● **YOUR TASK**: In the copy you make, keep each entry exactly as it is and leave out all images.

● **THE DATA**:
──────

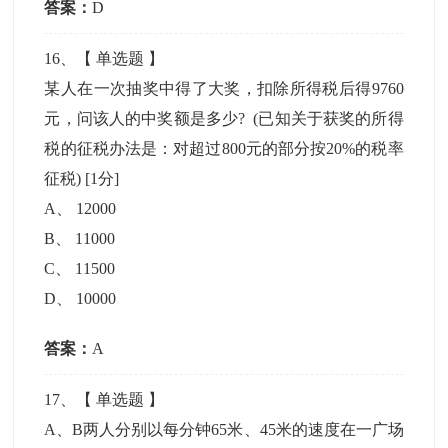
答案：
D
16
、【
单选题
】
某人在一次抽奖中得了大奖，扣除所得税后得9760
元，问该人的中奖额是多少? (已知关于获奖的所得
税的征税办法是：对超过800元的部分按20%的税率
征税)
[1分]
A
、
12000
B
、
11000
C
、
11500
D
、
10000
答案：
A
17
、【
单选题
】
A、B两人分别以每分钟65米、45米的速度在一广场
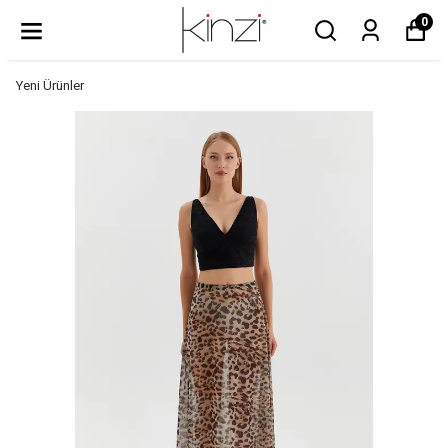
0
Yeni Ürünler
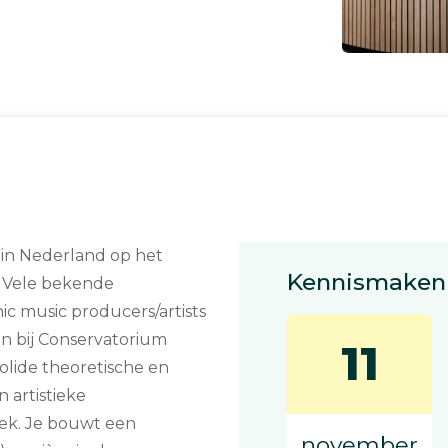
 in Nederland op het
Kennismaken 
. Vele bekende
c music producers/artists
n bij Conservatorium
11
olide theoretische en
n artistieke
iek. Je bouwt een
november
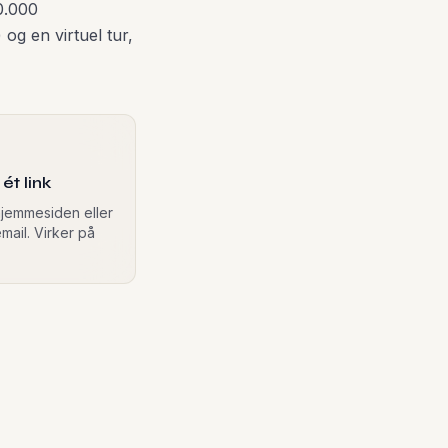
0.000
og en virtuel tur,
ét link
 hjemmesiden eller
mail. Virker på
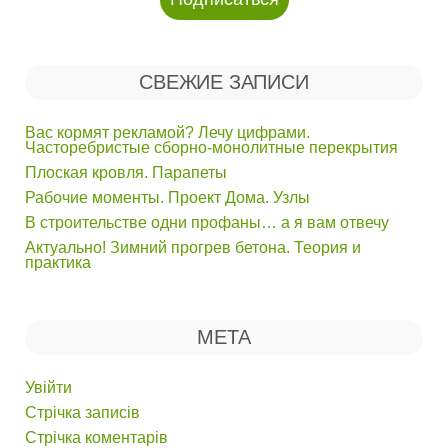
СВЕЖИЕ ЗАПИСИ
Вас кормят рекламой? Лечу цифрами.
Часторебристые сборно-монолитные перекрытия
Плоская кровля. Парапеты
Рабочие моменты. Проект Дома. Узлы
В строительстве одни профаны… а я вам отвечу
Актуально! Зимний прогрев бетона. Теория и
практика
МЕТА
Увійти
Стрічка записів
Стрічка коментарів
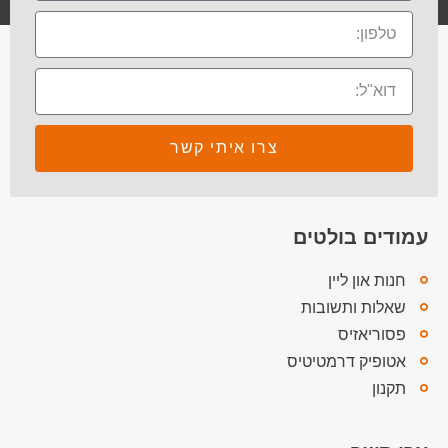
צרו איתי קשר
עמודים בולטים
חנות און ליין
שאלות ותשובות
פסוריאזיס
אטופיק דרמטיטיס
תקנון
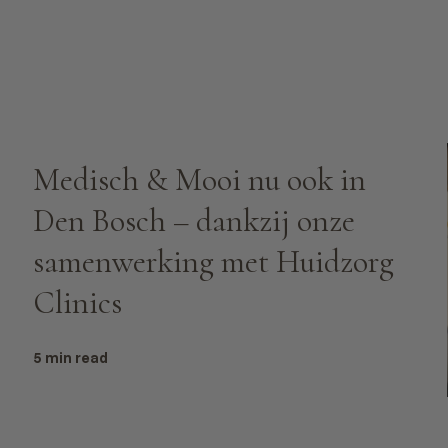
Medisch & Mooi nu ook in
Den Bosch – dankzij onze
samenwerking met Huidzorg
Clinics
5 min read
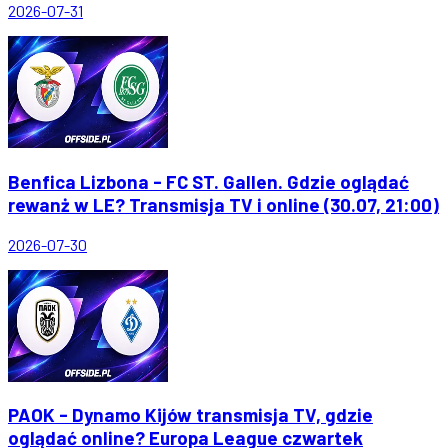
2026-07-31
Benfica Lizbona - FC ST. Gallen. Gdzie oglądać
rewanż w LE? Transmisja TV i online (30.07, 21:00)
2026-07-30
PAOK - Dynamo Kijów transmisja TV, gdzie
oglądać online? Europa League czwartek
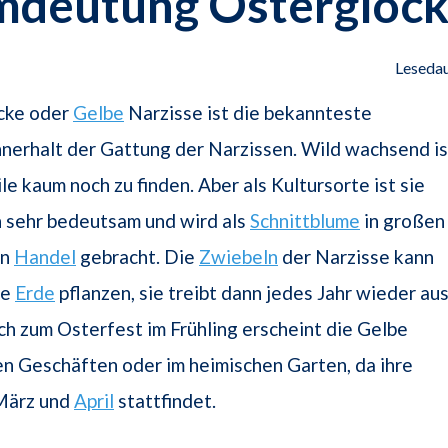
mdeutung Ostergloc
Lesedau
cke oder
Gelbe
Narzisse ist die bekannteste
nnerhalt der Gattung der Narzissen. Wild wachsend is
le kaum noch zu finden. Aber als Kultursorte ist sie
h sehr bedeutsam und wird als
Schnittblume
in großen
en
Handel
gebracht. Die
Zwiebeln
der Narzisse kann
ie
Erde
pflanzen, sie treibt dann jedes Jahr wieder aus
ch zum Osterfest im Frühling erscheint die Gelbe
en Geschäften oder im heimischen Garten, da ihre
 März und
April
stattfindet.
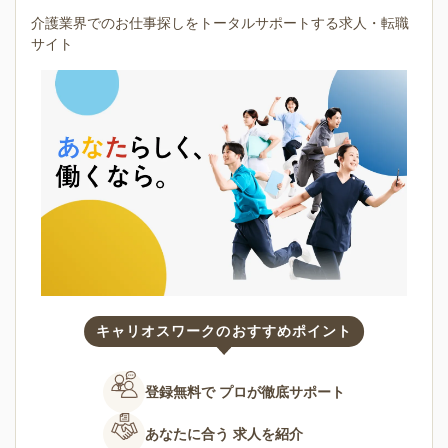
介護業界でのお仕事探しをトータルサポートする求人・転職
サイト
キャリオスワークのおすすめポイント
登録無料で
プロが徹底サポート
あなたに合う
求人を紹介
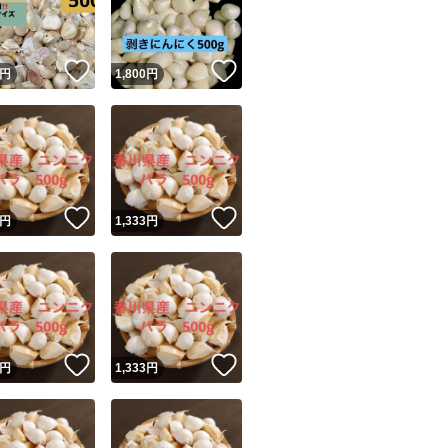
商品情報コピー機
リマ実績◯+
このユーザーは他フリマサービスでの取引実績があります
！
いいね！
いいね！
円
1,800
円
出品ページへ
&安心発送
キャンセル
ジは実績に基づく表示であり、発送を保証しているものではありません
このユーザーは高頻度で24時間以内＆設定した発送日数内に
ード＆安心発送
ます
！
いいね！
いいね！
円
1,333
円
ード発送
このユーザーは高頻度で24時間以内に発送しています
発送
このユーザーは設定した発送日数内に発送しています
！
いいね！
いいね！
円
1,333
円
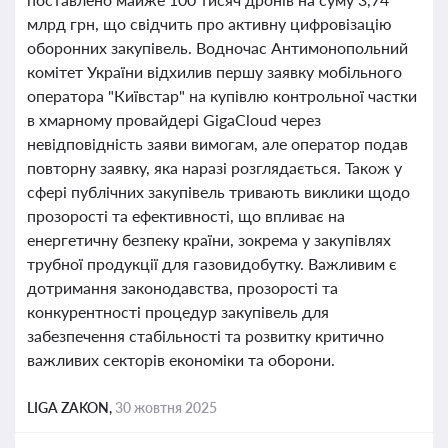
млрд грн, що свідчить про активну цифровізацію
оборонних закупівель. Водночас Антимонопольний
комітет України відхилив першу заявку мобільного
оператора "Київстар" на купівлю контрольної частки
в хмарному провайдері GigaCloud через
невідповідність заяви вимогам, але оператор подав
повторну заявку, яка наразі розглядається. Також у
сфері публічних закупівель тривають виклики щодо
прозорості та ефективності, що впливає на
енергетичну безпеку країни, зокрема у закупівлях
трубної продукції для газовидобутку. Важливим є
дотримання законодавства, прозорості та
конкурентності процедур закупівель для
забезпечення стабільності та розвитку критично
важливих секторів економіки та оборони.
LIGA ZAKON,
30 жовтня 2025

──────

● **EXPECTED OUTPUT**:
答案：
D
16
、【
单选题
】
某人在一次抽奖中得了大奖，扣除所得税后得9760
元，问该人的中奖额是多少? (已知关于获奖的所得
税的征税办法是：对超过800元的部分按20%的税率
征税)
[1分]
A
、
12000
B
、
11000
C
、
11500
D
、
10000
答案：
A
17
、【
单选题
】
A、B两人分别以每分钟65米、45米的速度在一广场
0
Yeni Ürünler
 in Nederland op het
Kennismaken 
. Vele bekende
c music producers/artists
n bij Conservatorium
11
olide theoretische en
n artistieke
iek. Je bouwt een
november
0.000
og en virtuel tur,
ét link
 hjemmesiden eller
mail. Virker på
СВЕЖИЕ ЗАПИСИ
Вас кормят рекламой? Лечу цифрами.
Часторебристые сборно-монолитные перекрытия
Плоская кровля. Парапеты
Рабочие моменты. Проект Дома. Узлы
В строительстве одни профаны… а я вам отвечу
Актуально! Зимний прогрев бетона. Теория и
практика
МЕТА
Увійти
Стрічка записів
Стрічка коментарів
צרו איתי קשר
עמודים בולטים
חנות און ליין
שאלות ותשובות
פסוריאזיס
אטופיק דרמטיטיס
תקנון
Medisch & Mooi nu ook in
Den Bosch – dankzij onze
samenwerking met Huidzorg
Clinics
5 min read
2026-07-31
Benfica Lizbona - FC ST. Gallen. Gdzie oglądać
rewanż w LE? Transmisja TV i online (30.07, 21:00)
2026-07-30
PAOK - Dynamo Kijów transmisja TV, gdzie
oglądać online? Europa League czwartek
mdeutung Ostergloc
Lesedau
cke oder
Gelbe
Narzisse ist die bekannteste
nnerhalt der Gattung der Narzissen. Wild wachsend is
le kaum noch zu finden. Aber als Kultursorte ist sie
h sehr bedeutsam und wird als
Schnittblume
in großen
en
Handel
gebracht. Die
Zwiebeln
der Narzisse kann
ie
Erde
pflanzen, sie treibt dann jedes Jahr wieder aus
ch zum Osterfest im Frühling erscheint die Gelbe
en Geschäften oder im heimischen Garten, da ihre
 März und
April
stattfindet.
介護業界でのお仕事探しをトータルサポートする求人・転職
サイト
キャリオスワークのおすすめポイント
登録無料で
プロが徹底サポート
あなたに合う
求人を紹介
商品情報コピー機
リマ実績◯+
このユーザーは他フリマサービスでの取引実績があります
！
いいね！
いいね！
円
1,800
円
出品ページへ
&安心発送
キャンセル
ジは実績に基づく表示であり、発送を保証しているものではありません
このユーザーは高頻度で24時間以内＆設定した発送日数内に
ード＆安心発送
ます
！
いいね！
いいね！
円
1,333
円
ード発送
このユーザーは高頻度で24時間以内に発送しています
発送
このユーザーは設定した発送日数内に発送しています
！
いいね！
いいね！
円
1,333
円
млрд грн, що свідчить про активну цифровізацію
оборонних закупівель. Водночас Антимонопольний
комітет України відхилив першу заявку мобільного
оператора "Київстар" на купівлю контрольної частки
в хмарному провайдері GigaCloud через
невідповідність заяви вимогам, але оператор подав
повторну заявку, яка наразі розглядається. Також у
сфері публічних закупівель тривають виклики щодо
прозорості та ефективності, що впливає на
енергетичну безпеку країни, зокрема у закупівлях
трубної продукції для газовидобутку. Важливим є
дотримання законодавства, прозорості та
конкурентності процедур закупівель для
забезпечення стабільності та розвитку критично
важливих секторів економіки та оборони.
LIGA ZAKON,
30 жовтня 2025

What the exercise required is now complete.